### Trecho selecionado:
════════════════════

Segundo o inquérito, essa viatura sai à frente e depois é ultrapassada pelo outro veículo da PM. Neste momento, sons de sirene são ouvidos. Na sequência, em meio ao som do motor, um deles grita: “Para, bili. Não bili! Acabou, acabou, não viado, não viado.” A viatura colide logo depois. A batida atingiu dois carros que estavam estacionados e um poste de alimentação do semáforo que fica no local. Foram 26 segundos entre o início da “brincadeira” e a colisão.
“Acho que no áudio saiu ‘racha’”
Na conversa na outra viatura, registrada pela câmera do policial Gabriel, é possível ouvir uma voz feminina dizendo: “Bateram! Bateram!”, “vamos voltar lá, os caras bateram no carro parado” e “pra ‘arredondar’ vai ter que falar que tava indo atrás de alguma coisa”.
Na sequência, a mesma voz diz: “Veio uma moto, passou correndo perto da gente, a gente tentou ir atrás, se perdemos”. Pouco depois, um questionamento: “Vocês conseguiram ver a moto que passou?”.

════════════════════

### Extratos de dados:
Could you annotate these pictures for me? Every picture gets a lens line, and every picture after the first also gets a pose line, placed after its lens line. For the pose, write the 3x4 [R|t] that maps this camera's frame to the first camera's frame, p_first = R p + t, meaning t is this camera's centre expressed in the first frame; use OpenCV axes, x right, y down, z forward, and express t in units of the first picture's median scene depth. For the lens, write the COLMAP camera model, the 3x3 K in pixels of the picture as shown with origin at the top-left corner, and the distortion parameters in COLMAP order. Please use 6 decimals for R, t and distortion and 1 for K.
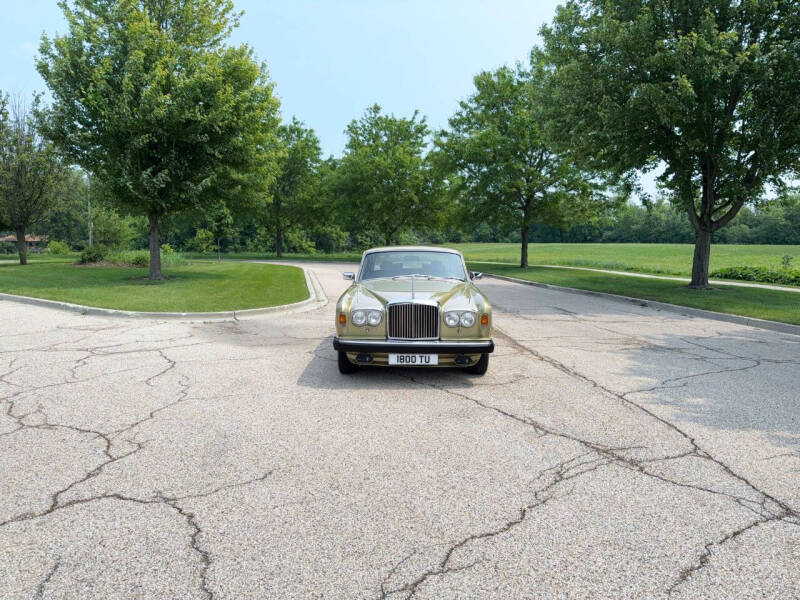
lens RADIAL K [[568.6, 0, 405.3], [0, 568.6, 301.3], [0, 0, 1]] dist [0.031019, -0.040655]
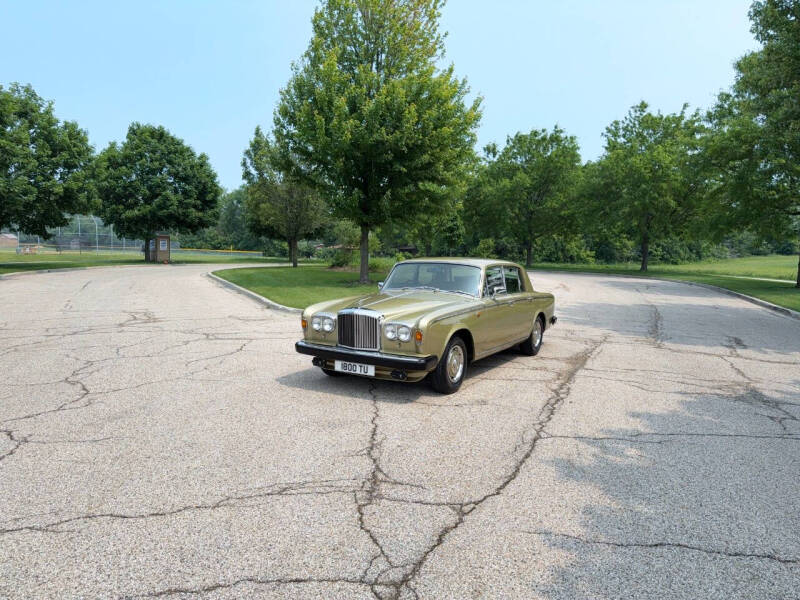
lens RADIAL K [[568.6, 0, 401.0], [0, 568.6, 306.4], [0, 0, 1]] dist [0.031019, -0.040655]
pose [[0.868355, 0.060311, -0.492261, 0.123800], [-0.063499, 0.997929, 0.010253, -0.005194], [0.491861, 0.022355, 0.870387, 0.030733]]
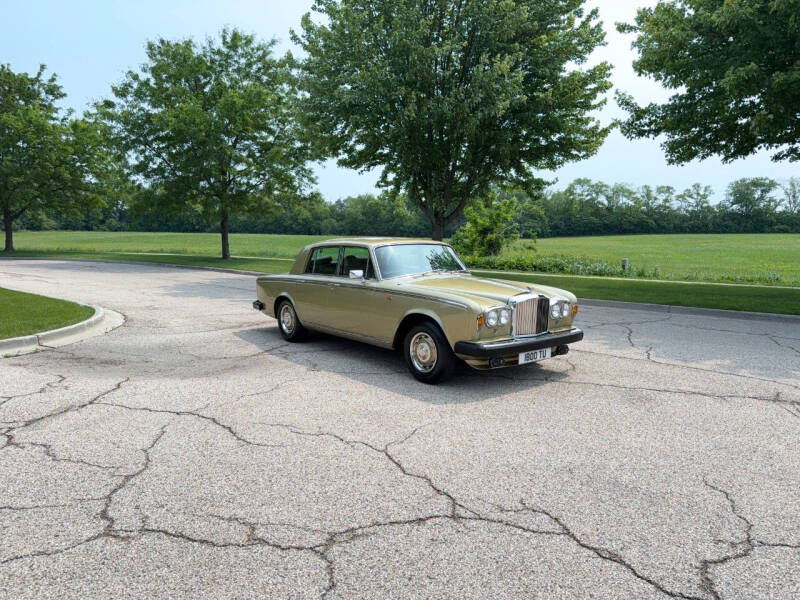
lens RADIAL K [[568.6, 0, 422.1], [0, 568.6, 280.5], [0, 0, 1]] dist [0.031019, -0.040655]
pose [[0.755888, -0.044130, 0.653212, -0.160993], [0.056303, 0.998411, 0.002298, -0.008333], [-0.652276, 0.035041, 0.757171, 0.081218]]
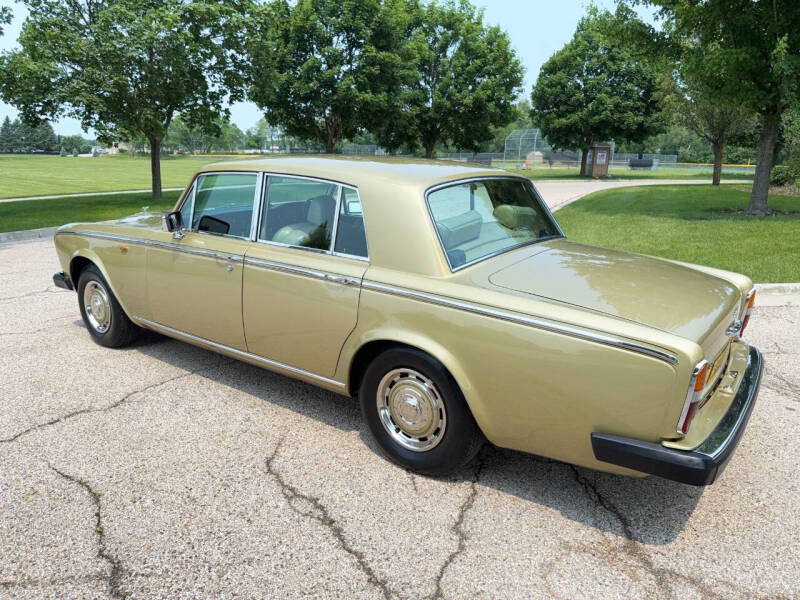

════════════════════

### Exercício 1:
Traduza para o inglês esta frase do trecho selecionado: "A batida atingiu dois carros que estavam estacionados e um poste de alimentação do semáforo que fica no local."
### Exercício 2:
Transcreva do trecho selecionado a passagem que vai de "Segundo o inquérito, essa" até "e a colisão.".

### Resultado 1:
The crash struck two parked cars and a power supply pole for the traffic light located at the site.

### Resultado 2:
Segundo o inquérito, essa viatura sai à frente e depois é ultrapassada pelo outro veículo da PM. Neste momento, sons de sirene são ouvidos. Na sequência, em meio ao som do motor, um deles grita: “Para, bili. Não bili! Acabou, acabou, não viado, não viado.” A viatura colide logo depois. A batida atingiu dois carros que estavam estacionados e um poste de alimentação do semáforo que fica no local. Foram 26 segundos entre o início da “brincadeira” e a colisão.